- Born: 1965 or 1966 (age 60–61)
- Education: University of Illinois at Urbana–Champaign
- Occupation: Businessman
- Known for: Founder of Paylocity
- Spouse: Jessica Sarowitz

= Steve Sarowitz =

American businessman

Steve Sarowitz (born 1965/1966) is an American billionaire businessman, and the founder of Paylocity.

==Early life==
Sarowitz earned a bachelor's degree from the University of Illinois at Urbana–Champaign.

==Career==
Sarowitz owned 44% of Paylocity at its IPO in March 2014, and 28% in April 2019.

Sarowitz has donated hundreds of millions of dollars to charity and plans to donate most of his wealth in the next decade.

== It Ends with Us controversy ==

On December 31, 2024, Blake Lively filed a lawsuit against Sarowitz, Justin Baldoni, and others based on allegations regarding sexual harassment and retaliation related to the 2024 film It Ends with Us.

Lively filed an amended complaint on February 19, 2025 which included a statement she alleges was said by Sarowitz that: "I will protect the studio like Israel protected itself from Hamas.
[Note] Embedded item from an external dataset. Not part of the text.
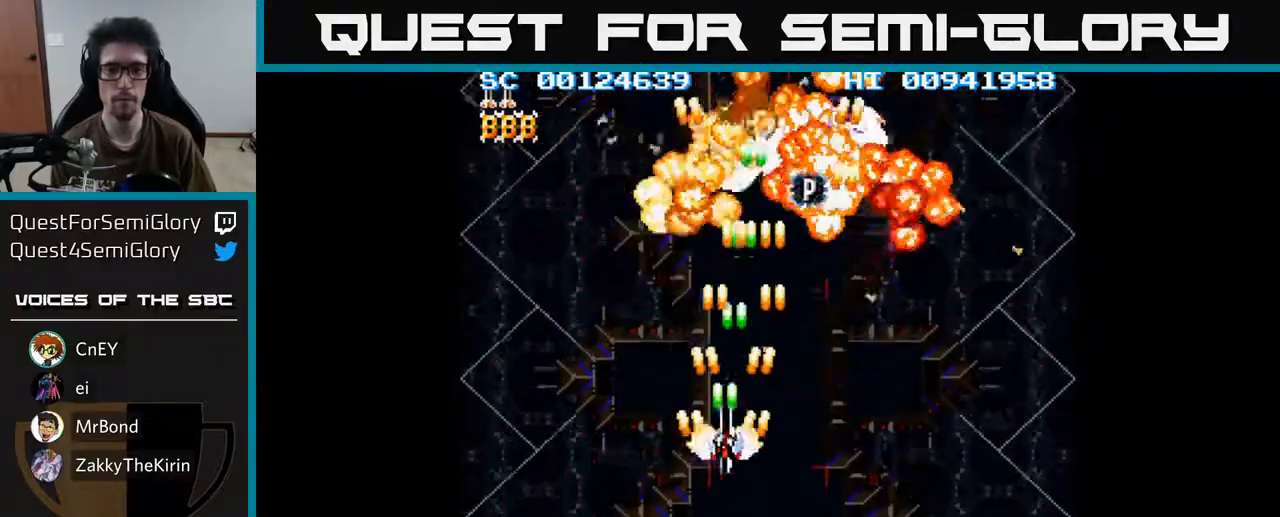
{"buttons": ["A", "DPAD_RIGHT"], "left_stick": "center", "right_stick": "center", "events": [[50, "DPAD_LEFT", "up"], [67, "DPAD_DOWN", "up"], [83, "DPAD_RIGHT", "down"], [117, "DPAD_UP", "down"], [500, "DPAD_UP", "up"]]}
There were 39,000 dead bodies. There will be two dead bodies when I’m done. Minimum. Not dead, but you’re dead to me. So that kind of dead. But dead to a lot of people. If they ever get me to that point. Then I’ll make it worth their while. Because I’m gonna
spend a lot of money to make sure the studio is protected." An audio recording later confirmed he made the statement.

On January 16, 2025, Sarowitz, along with Baldoni and other associates, filed a $400 million defamation lawsuit against Lively, her husband Ryan Reynolds, and her publicist. They alleged that Lively's claims were false and amounted to civil extortion.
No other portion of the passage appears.